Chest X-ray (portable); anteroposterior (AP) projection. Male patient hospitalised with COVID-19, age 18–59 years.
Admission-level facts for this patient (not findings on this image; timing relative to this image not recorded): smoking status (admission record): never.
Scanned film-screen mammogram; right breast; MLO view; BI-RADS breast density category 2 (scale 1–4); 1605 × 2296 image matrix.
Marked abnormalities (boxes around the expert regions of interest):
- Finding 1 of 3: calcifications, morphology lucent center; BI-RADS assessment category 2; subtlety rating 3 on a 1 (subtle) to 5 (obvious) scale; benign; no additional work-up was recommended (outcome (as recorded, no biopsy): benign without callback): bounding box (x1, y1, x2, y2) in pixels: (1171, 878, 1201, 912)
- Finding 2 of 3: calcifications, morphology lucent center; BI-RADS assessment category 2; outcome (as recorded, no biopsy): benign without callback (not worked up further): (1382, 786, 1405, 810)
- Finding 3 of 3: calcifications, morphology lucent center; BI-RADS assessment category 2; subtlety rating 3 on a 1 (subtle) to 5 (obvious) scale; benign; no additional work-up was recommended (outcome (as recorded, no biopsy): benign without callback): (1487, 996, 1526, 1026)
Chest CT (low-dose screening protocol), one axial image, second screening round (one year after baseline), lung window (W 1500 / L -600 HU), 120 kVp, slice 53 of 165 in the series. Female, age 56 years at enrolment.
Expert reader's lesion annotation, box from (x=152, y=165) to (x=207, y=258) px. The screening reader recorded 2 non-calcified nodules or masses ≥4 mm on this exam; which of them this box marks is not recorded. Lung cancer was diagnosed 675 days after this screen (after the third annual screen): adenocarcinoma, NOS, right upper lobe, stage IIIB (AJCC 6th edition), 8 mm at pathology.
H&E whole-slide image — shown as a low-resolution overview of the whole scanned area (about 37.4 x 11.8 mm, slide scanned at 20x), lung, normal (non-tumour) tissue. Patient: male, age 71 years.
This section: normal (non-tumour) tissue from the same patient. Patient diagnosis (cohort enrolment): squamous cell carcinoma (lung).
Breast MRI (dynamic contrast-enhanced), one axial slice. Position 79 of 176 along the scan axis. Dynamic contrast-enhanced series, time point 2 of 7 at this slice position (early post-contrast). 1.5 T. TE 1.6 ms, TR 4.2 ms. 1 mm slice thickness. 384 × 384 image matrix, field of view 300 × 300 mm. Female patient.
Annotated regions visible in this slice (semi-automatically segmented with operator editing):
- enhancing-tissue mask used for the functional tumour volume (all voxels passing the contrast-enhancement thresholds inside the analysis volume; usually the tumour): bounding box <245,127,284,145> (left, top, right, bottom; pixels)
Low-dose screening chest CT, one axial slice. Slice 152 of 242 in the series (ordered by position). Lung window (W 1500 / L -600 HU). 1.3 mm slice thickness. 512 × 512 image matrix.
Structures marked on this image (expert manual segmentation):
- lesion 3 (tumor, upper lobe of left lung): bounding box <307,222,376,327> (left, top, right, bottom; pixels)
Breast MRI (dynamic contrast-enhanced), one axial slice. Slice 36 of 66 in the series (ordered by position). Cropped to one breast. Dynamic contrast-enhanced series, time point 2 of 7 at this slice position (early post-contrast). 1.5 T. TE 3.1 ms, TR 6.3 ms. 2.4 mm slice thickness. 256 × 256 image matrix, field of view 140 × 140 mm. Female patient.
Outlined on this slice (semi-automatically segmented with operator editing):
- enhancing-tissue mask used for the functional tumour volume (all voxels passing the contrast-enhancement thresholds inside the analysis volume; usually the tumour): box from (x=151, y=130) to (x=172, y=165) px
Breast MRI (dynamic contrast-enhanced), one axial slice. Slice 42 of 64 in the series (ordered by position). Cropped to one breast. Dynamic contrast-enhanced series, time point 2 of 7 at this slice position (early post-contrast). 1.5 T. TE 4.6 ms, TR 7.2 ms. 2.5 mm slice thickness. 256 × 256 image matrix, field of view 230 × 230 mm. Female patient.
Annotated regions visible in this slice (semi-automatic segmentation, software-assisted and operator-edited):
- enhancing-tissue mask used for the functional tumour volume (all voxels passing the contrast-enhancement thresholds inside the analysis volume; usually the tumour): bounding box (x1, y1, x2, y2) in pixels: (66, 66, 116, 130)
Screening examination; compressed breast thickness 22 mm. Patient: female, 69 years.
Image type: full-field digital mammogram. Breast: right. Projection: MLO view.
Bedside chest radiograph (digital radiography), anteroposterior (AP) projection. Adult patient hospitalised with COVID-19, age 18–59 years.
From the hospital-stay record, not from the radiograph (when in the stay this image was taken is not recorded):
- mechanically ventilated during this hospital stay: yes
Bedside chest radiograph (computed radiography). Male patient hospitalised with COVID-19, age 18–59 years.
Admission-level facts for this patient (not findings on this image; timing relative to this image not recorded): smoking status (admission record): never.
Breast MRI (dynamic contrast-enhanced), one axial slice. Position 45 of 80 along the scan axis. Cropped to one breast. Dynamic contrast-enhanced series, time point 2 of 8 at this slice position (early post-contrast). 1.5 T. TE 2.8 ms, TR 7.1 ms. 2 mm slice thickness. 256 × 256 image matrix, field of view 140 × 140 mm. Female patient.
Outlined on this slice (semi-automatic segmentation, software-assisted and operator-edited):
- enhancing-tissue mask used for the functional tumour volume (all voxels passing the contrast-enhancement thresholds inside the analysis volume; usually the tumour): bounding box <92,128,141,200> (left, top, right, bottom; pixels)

■ Your instructions ■
In the entries above, some lines hold the string "visible". Copy each of them.

■ Output of the exercise ■
Annotated regions visible in this slice (semi-automatically segmented with operator editing):
Annotated regions visible in this slice (semi-automatic segmentation, software-assisted and operator-edited):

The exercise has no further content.